# Babies



## dxqcanada (Apr 29, 2016)

Since Michael posted his awesome finds ... I thought I would post up my latest grab bag ... TLRs.




TLRS by Dennis, on Flickr

From left to right:
TLR pencil sharpener ... in perfect working condition
Yashica MAT 124G with DIY finder hood from some other camera and stuck shutter
Yashica 44 grey with stuck shutter and missing roller
Topcon Primo Jr. with stuck shutter


----------



## limr (Apr 29, 2016)

Incidentally, my bf has that same pencil sharpener


----------



## dxqcanada (Apr 29, 2016)

I was surprised to find that in the box with the others, wasn't sure what it was at first.


----------



## minicoop1985 (Apr 29, 2016)

That's a pretty good haul there. Those shutters should be easy enough to fix. The Yashica finder is quite comical.


----------



## dxqcanada (Apr 29, 2016)

Yeah, it has been glued on and parts have been cut off to fit ... it looks familiar, but I can't place what camera it originally came from.


----------



## limr (Apr 29, 2016)

dxqcanada said:


> I was surprised to find that in the box with the others, wasn't sure what it was at first.
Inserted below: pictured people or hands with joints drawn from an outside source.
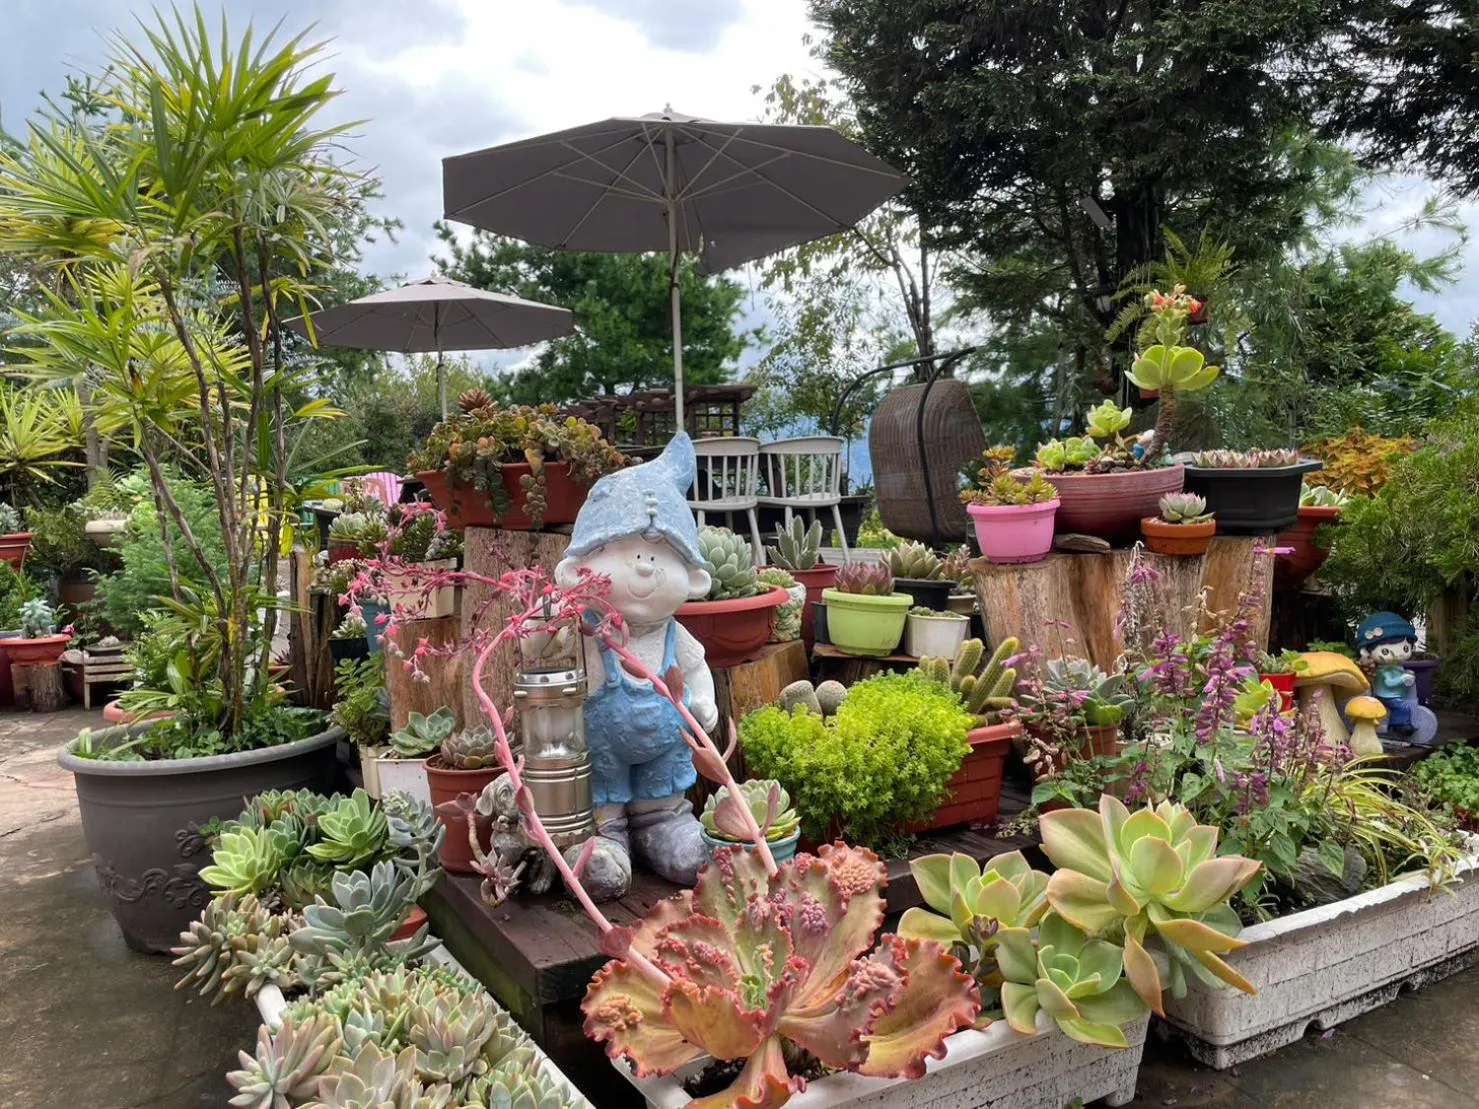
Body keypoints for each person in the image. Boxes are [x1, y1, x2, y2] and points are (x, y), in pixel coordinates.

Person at [553, 432, 716, 900]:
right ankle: (608, 843)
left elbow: (698, 671)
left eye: (661, 556)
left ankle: (664, 830)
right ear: (577, 568)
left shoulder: (673, 636)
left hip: (663, 754)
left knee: (664, 801)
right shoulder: (588, 629)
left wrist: (703, 703)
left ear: (694, 579)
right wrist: (547, 626)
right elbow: (545, 651)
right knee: (604, 802)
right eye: (627, 553)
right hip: (601, 756)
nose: (645, 568)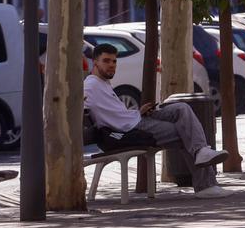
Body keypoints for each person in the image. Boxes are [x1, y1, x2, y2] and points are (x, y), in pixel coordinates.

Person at [84, 43, 231, 198]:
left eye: (114, 61)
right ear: (95, 62)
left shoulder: (102, 83)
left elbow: (116, 113)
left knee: (181, 108)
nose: (112, 65)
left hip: (136, 119)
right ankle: (205, 184)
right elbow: (80, 101)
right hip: (130, 130)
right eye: (106, 61)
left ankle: (202, 152)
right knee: (185, 131)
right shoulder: (90, 86)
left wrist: (138, 112)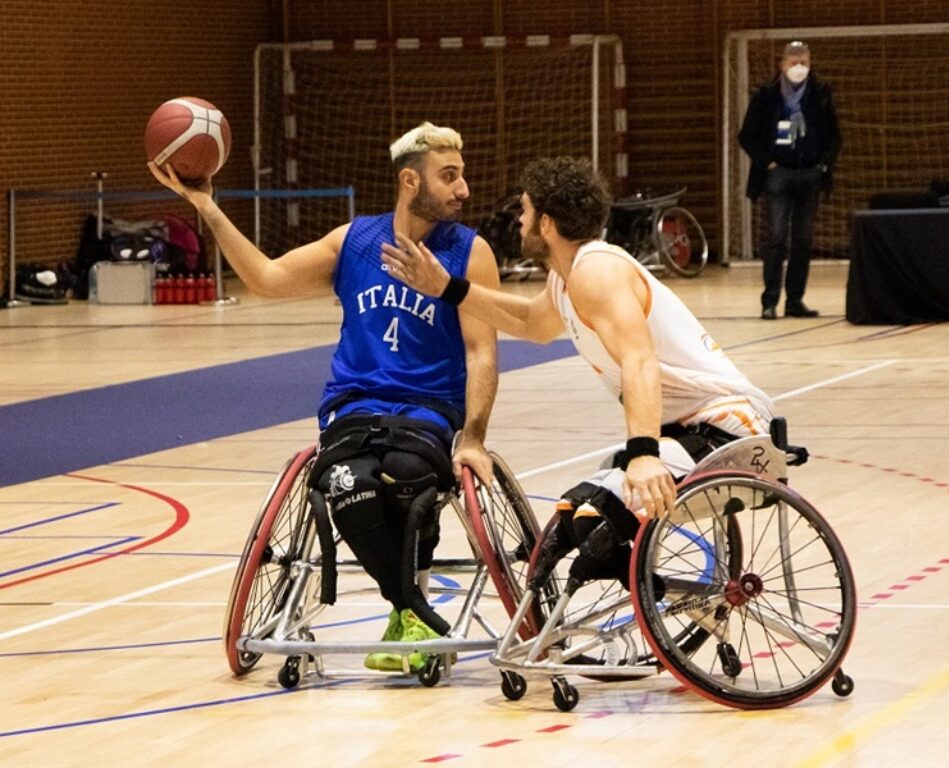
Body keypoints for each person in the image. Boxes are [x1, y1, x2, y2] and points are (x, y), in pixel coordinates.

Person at [150, 122, 500, 672]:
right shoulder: (354, 242)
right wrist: (207, 206)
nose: (464, 189)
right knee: (346, 483)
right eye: (449, 176)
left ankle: (407, 615)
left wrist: (474, 436)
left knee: (408, 474)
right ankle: (410, 609)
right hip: (354, 410)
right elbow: (266, 278)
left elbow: (481, 350)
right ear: (410, 182)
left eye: (462, 176)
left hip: (427, 411)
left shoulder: (469, 252)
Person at [382, 156, 777, 586]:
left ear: (547, 224)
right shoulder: (567, 277)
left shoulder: (597, 270)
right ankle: (649, 604)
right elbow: (532, 323)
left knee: (598, 516)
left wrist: (644, 454)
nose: (520, 220)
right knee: (578, 518)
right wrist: (447, 288)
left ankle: (655, 600)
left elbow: (638, 359)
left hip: (730, 429)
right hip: (688, 431)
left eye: (527, 211)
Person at [739, 40, 841, 320]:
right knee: (776, 237)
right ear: (782, 65)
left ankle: (795, 300)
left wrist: (822, 164)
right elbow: (746, 135)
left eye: (803, 63)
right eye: (793, 62)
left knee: (803, 239)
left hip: (809, 173)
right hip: (778, 174)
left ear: (810, 64)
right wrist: (767, 162)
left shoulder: (820, 94)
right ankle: (769, 300)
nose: (799, 68)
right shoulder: (766, 96)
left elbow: (834, 135)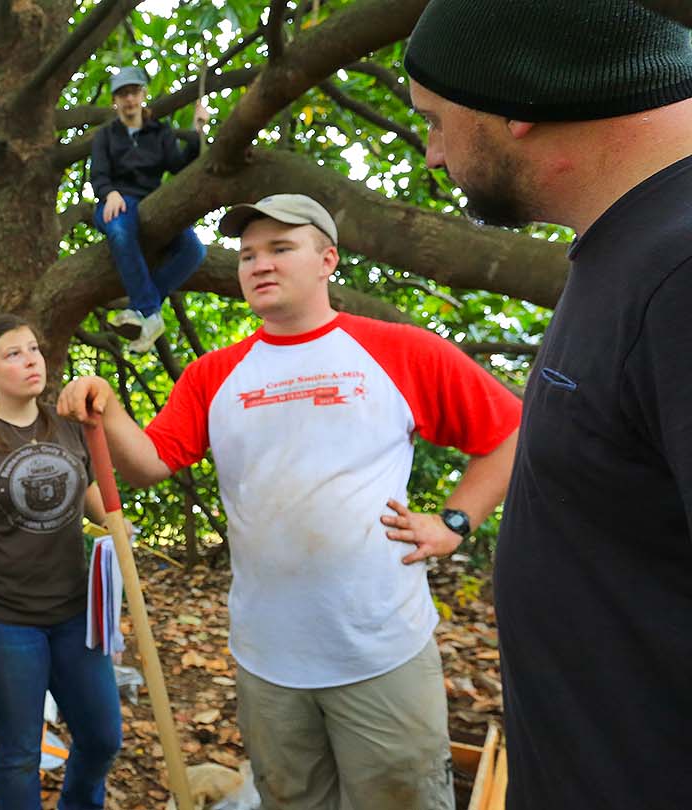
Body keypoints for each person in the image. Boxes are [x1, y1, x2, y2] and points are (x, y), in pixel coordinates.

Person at [58, 194, 522, 810]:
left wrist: (456, 521)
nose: (259, 265)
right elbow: (151, 464)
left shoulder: (401, 350)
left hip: (379, 647)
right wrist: (111, 408)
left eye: (281, 248)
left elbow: (510, 433)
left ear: (328, 259)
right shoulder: (213, 375)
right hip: (268, 657)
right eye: (248, 254)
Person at [405, 3, 692, 807]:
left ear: (517, 98)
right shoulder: (629, 245)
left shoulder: (682, 270)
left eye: (433, 121)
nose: (431, 155)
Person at [0, 314, 123, 809]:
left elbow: (89, 491)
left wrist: (119, 529)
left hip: (77, 613)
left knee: (102, 737)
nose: (29, 359)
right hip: (6, 619)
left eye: (32, 349)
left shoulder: (68, 426)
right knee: (18, 753)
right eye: (12, 353)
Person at [90, 65, 210, 352]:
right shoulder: (105, 136)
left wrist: (198, 132)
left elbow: (179, 168)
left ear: (143, 94)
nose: (129, 99)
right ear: (114, 101)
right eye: (122, 94)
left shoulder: (160, 132)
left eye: (133, 92)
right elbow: (98, 176)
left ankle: (144, 309)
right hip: (117, 201)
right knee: (119, 230)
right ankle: (149, 310)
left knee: (195, 251)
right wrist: (110, 193)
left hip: (152, 203)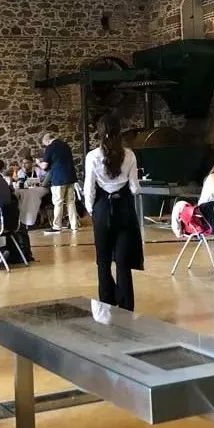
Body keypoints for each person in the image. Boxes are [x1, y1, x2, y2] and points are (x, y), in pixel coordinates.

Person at [83, 114, 142, 311]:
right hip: (124, 207)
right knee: (123, 261)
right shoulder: (130, 155)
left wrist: (92, 209)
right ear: (119, 131)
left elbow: (89, 188)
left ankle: (106, 303)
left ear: (100, 133)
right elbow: (134, 188)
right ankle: (126, 307)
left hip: (101, 208)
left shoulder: (92, 156)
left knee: (103, 260)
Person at [39, 132, 79, 232]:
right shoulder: (66, 145)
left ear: (47, 141)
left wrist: (38, 163)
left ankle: (57, 226)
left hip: (58, 178)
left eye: (45, 144)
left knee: (58, 202)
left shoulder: (50, 147)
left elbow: (44, 166)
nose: (45, 146)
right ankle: (74, 225)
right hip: (70, 177)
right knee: (71, 202)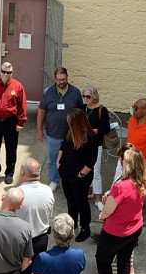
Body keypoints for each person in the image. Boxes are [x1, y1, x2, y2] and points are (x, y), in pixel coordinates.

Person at [92, 145, 146, 274]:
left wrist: (102, 214)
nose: (121, 162)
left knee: (103, 261)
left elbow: (108, 211)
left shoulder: (121, 186)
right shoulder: (142, 183)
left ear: (128, 164)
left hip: (115, 232)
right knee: (124, 261)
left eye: (123, 160)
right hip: (134, 228)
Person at [15, 158, 55, 274]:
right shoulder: (48, 191)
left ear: (23, 173)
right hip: (40, 239)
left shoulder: (17, 193)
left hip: (20, 242)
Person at [37, 67, 83, 190]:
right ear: (55, 79)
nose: (61, 82)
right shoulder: (48, 92)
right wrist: (39, 131)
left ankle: (70, 180)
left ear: (67, 77)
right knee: (52, 159)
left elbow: (80, 114)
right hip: (53, 134)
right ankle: (54, 181)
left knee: (72, 159)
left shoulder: (75, 92)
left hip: (71, 135)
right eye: (59, 80)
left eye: (63, 79)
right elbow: (41, 111)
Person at [57, 108, 99, 242]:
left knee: (81, 202)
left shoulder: (90, 137)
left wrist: (80, 175)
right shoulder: (69, 132)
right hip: (66, 174)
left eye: (70, 121)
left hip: (80, 178)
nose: (68, 123)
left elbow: (91, 161)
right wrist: (59, 163)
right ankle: (72, 222)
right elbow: (63, 148)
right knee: (70, 200)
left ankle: (85, 228)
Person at [117, 98, 146, 182]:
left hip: (139, 172)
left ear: (145, 110)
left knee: (131, 195)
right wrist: (121, 155)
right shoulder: (132, 120)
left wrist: (141, 172)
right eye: (133, 107)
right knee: (116, 192)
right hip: (124, 164)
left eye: (136, 108)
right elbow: (129, 140)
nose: (133, 110)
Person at [81, 85, 111, 211]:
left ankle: (98, 199)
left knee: (96, 171)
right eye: (84, 96)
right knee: (84, 169)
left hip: (95, 144)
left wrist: (92, 130)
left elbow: (106, 128)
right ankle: (88, 191)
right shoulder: (82, 108)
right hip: (83, 144)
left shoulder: (101, 109)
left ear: (94, 96)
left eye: (88, 96)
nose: (86, 99)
It's actually a really good sharpener, too, not just gimmicky.


----------



## Dany (Apr 30, 2016)

The Yashica finder hood seems to have been taken from a Pentacon Six


----------



## timor (Apr 30, 2016)

Dany said:


> The Yashica finder hood seems to have been taken from a Pentacon Six


Yes. It has Pentacon logo on it.


----------



## dxqcanada (Apr 30, 2016)

Thanks for the info.


----------